*Document text*
↓
The more I read about the mission over the years, the more I became captivated by the intrepid adventure behind enemy lines.
The men of Operation Frankton had been training for months, since the formation in July 1942 of the Royal Marine Boom Patrol Detachment – a forerunner of today’s Special Boat Service (SBS) – to put into practice Hasler’s daring plan of attacking enemy ships using canoes and limpet mines.
The hand-picked men were all superbly fit and, in the words of Hasler, their key requirements were that they were “eager to engage the enemy; indifferent to their personal safety; intelligent; nimble; free from family ties or dependents; able to swim; and of good physique and eyesight”. Hasler chose Corporal Bill Sparks as his number two on the mission.
The men complemented each other: Hasler could get anxious when problems arose but, when things were going badly, Sparks was cheerful and cracked jokes to boost morale.
As the 10 men paddled away from the submarine towards the Gironde estuary, each was armed with an automatic pistol, a commando knife and a grenade. Each 15-feet canoe carried eight limpet mines, rations, and kit for their mission and subsequent escape.
With the submarine unable to pick them up post-attack, the plan was for the men to scuttle their canoes and travel through occupied France to Spain… if they survived.
For the first two hours they made good progress but 10 miles from the mouth of the Gironde, and still 90 miles short of their targets, the cockles were caught in a vicious tide. In the swirling waters one of the craft, Coalfish, disappeared. Shortly after, as they reached the estuary, came the roar of breaking water and, in five-feet high waves, a second canoe, Conger, was damaged. The cockle was scuttled and its two Royal Marines, clinging desperately to the sterns of Catfish and Cuttlefish, were towed towards land, close to the lighthouse at Pointe de Grave, before Hasler said: “I am afraid this is as far as we can take you… God bless you both.”
The next obstacle was four German ships at anchor off the Verdon jetty. They decided to paddle past at full speed, one pair at a time, but Cuttlefish could not be located after the dash. Sparks later wrote: “During that first night we had lost two-thirds of our strike force. It began to look as though the operation was doomed to failure.”
↑
*Written request 1*
Print the passage of the Operation Frankton account from "The hand-picked men" to "and subsequent escape.".
*Written request 2*
Answer these questions using the Operation Frankton account:
(a) In what month and year was the Royal Marine Boom Patrol Detachment formed?
(b) How many limpet mines did each canoe carry?
(c) Which canoe disappeared in the swirling waters?

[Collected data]
↓
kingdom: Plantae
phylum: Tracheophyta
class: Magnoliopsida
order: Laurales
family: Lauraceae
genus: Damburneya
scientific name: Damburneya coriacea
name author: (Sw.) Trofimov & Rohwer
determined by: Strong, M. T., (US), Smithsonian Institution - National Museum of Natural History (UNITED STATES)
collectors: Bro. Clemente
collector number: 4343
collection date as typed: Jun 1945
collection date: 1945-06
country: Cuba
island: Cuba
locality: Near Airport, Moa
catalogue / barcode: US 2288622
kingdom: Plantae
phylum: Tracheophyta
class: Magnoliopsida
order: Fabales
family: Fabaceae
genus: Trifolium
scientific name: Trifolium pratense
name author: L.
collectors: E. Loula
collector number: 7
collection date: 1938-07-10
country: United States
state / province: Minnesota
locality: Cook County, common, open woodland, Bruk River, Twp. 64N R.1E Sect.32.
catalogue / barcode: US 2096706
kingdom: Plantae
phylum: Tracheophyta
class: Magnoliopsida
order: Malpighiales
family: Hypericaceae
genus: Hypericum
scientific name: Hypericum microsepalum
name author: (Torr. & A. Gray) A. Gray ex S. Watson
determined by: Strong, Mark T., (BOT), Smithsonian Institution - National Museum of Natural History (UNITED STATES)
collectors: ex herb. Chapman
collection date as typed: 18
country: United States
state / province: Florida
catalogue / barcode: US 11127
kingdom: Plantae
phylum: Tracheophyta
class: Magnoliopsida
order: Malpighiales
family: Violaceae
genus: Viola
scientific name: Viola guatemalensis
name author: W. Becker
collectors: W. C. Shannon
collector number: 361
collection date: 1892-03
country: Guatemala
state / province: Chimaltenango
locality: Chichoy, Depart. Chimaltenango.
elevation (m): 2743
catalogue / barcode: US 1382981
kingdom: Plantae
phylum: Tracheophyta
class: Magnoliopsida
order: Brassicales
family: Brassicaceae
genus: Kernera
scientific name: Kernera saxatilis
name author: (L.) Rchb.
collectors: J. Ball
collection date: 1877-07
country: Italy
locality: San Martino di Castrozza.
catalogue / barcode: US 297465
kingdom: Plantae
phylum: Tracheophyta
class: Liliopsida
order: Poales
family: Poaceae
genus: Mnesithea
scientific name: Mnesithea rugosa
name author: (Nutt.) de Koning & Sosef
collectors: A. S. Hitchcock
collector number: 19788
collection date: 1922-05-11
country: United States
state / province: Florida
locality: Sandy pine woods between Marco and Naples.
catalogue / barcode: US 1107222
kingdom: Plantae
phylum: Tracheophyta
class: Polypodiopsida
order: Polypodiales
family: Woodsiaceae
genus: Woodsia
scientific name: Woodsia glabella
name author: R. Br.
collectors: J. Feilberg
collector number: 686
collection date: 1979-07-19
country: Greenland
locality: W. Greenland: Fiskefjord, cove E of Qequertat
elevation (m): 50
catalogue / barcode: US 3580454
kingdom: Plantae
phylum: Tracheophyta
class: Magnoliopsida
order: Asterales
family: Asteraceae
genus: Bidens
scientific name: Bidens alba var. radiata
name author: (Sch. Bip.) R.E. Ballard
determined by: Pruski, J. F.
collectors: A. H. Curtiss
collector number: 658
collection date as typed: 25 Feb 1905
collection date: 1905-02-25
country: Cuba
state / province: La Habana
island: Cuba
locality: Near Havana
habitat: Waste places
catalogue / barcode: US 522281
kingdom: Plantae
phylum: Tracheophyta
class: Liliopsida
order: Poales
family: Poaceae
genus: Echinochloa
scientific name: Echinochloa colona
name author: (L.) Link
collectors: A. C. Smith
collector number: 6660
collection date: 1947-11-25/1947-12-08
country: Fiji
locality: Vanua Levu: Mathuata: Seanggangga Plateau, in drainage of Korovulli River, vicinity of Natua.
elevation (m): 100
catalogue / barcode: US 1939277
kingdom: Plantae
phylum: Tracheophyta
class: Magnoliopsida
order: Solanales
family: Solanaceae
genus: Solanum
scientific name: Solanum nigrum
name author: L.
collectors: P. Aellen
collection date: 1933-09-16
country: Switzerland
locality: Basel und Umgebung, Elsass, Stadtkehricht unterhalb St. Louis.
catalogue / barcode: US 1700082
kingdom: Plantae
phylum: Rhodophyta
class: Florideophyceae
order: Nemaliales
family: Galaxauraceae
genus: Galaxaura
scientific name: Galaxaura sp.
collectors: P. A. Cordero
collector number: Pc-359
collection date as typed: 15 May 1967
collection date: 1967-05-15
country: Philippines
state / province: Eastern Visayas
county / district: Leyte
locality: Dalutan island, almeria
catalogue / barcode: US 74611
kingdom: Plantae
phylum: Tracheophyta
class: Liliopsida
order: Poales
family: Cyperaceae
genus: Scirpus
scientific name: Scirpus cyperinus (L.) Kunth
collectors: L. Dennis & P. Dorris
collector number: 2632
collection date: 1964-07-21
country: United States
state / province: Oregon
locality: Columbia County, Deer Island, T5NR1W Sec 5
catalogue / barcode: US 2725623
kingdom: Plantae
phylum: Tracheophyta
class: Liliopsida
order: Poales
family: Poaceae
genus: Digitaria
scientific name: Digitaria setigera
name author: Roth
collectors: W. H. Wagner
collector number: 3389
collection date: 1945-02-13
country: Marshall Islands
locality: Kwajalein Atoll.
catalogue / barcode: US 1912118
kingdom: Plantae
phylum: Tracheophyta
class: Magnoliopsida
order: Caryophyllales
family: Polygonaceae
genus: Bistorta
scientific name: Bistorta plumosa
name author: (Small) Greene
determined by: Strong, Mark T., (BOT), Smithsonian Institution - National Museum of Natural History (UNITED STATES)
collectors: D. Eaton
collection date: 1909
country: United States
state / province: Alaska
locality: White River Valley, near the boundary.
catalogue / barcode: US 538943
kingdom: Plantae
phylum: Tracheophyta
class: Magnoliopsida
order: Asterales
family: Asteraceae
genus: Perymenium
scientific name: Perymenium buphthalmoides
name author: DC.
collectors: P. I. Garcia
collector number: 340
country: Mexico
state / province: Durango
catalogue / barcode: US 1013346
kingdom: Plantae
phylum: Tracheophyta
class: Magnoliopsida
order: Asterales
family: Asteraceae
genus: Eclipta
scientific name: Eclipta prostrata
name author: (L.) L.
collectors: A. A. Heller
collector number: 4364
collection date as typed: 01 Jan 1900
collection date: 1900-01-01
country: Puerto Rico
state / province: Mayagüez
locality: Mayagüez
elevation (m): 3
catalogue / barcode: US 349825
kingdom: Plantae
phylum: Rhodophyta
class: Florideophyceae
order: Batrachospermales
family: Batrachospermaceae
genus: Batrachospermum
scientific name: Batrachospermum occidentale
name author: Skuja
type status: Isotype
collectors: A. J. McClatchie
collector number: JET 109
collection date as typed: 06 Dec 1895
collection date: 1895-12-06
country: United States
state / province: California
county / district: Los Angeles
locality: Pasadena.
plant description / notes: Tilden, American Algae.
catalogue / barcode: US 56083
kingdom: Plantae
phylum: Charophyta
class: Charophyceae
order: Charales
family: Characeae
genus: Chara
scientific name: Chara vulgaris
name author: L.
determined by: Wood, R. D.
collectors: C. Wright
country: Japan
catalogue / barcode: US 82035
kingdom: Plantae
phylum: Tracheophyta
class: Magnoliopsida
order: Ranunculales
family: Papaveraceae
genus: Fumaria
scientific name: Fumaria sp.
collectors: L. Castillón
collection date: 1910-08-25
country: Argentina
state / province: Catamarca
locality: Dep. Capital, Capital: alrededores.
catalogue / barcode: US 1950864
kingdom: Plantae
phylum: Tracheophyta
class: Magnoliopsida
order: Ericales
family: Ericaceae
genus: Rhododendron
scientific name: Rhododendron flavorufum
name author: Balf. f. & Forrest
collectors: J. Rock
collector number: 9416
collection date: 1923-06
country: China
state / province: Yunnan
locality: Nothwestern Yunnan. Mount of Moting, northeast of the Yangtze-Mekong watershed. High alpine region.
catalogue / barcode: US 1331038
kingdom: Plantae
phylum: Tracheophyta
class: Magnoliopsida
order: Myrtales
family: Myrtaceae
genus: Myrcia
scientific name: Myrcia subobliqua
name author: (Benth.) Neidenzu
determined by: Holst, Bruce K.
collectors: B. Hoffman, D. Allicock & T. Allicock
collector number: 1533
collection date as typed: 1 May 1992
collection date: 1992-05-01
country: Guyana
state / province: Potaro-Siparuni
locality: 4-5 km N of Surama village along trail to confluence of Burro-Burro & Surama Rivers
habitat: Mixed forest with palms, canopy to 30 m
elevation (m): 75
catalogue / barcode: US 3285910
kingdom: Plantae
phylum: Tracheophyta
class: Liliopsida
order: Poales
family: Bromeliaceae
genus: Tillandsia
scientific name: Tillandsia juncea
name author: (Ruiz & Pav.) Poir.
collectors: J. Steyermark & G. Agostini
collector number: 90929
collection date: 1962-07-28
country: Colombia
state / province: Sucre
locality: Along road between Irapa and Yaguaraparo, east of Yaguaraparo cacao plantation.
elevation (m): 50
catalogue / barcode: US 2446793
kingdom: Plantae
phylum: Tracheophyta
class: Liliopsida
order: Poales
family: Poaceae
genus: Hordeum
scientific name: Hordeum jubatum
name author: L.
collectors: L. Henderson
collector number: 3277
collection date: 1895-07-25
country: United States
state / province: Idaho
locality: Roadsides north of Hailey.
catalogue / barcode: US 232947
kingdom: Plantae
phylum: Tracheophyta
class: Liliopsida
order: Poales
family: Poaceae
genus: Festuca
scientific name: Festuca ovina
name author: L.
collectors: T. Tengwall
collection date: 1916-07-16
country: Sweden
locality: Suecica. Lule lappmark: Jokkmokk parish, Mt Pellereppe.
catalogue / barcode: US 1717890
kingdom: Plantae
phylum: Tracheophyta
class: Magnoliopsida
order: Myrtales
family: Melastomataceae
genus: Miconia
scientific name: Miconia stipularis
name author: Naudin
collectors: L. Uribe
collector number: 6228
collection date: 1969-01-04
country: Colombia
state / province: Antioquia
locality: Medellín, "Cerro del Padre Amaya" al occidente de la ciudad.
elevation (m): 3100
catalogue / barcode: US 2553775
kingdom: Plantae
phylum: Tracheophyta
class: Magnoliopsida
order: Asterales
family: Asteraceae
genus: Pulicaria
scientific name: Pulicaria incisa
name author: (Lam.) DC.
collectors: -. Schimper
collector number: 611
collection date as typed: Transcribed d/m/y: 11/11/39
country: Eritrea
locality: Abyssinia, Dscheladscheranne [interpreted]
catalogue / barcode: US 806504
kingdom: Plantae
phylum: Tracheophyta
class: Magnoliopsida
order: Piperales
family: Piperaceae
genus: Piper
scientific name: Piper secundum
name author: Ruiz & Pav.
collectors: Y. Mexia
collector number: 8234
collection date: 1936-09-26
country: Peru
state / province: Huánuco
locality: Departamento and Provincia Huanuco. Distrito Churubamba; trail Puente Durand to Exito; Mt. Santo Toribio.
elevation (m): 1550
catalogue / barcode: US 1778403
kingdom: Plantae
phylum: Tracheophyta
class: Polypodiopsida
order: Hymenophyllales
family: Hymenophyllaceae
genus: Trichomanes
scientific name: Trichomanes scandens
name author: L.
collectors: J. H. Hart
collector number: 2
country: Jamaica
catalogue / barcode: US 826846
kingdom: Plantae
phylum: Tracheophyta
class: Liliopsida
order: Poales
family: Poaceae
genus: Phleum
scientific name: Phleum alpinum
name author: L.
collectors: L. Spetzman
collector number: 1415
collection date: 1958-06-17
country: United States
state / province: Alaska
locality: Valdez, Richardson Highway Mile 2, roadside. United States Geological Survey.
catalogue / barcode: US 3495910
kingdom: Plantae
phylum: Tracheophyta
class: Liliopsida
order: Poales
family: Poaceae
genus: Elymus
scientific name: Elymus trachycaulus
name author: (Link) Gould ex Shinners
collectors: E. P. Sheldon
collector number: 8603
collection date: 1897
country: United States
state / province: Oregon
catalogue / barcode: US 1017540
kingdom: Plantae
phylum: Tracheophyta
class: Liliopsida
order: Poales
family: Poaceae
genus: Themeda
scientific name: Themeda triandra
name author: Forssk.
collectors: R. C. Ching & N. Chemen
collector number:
↑
*Complete output 1*
The hand-picked men were all superbly fit and, in the words of Hasler, their key requirements were that they were “eager to engage the enemy; indifferent to their personal safety; intelligent; nimble; free from family ties or dependents; able to swim; and of good physique and eyesight”. Hasler chose Corporal Bill Sparks as his number two on the mission.
The men complemented each other: Hasler could get anxious when problems arose but, when things were going badly, Sparks was cheerful and cracked jokes to boost morale.
As the 10 men paddled away from the submarine towards the Gironde estuary, each was armed with an automatic pistol, a commando knife and a grenade. Each 15-feet canoe carried eight limpet mines, rations, and kit for their mission and subsequent escape.

*Complete output 2*
(a) July 1942
(b) Eight
(c) Coalfish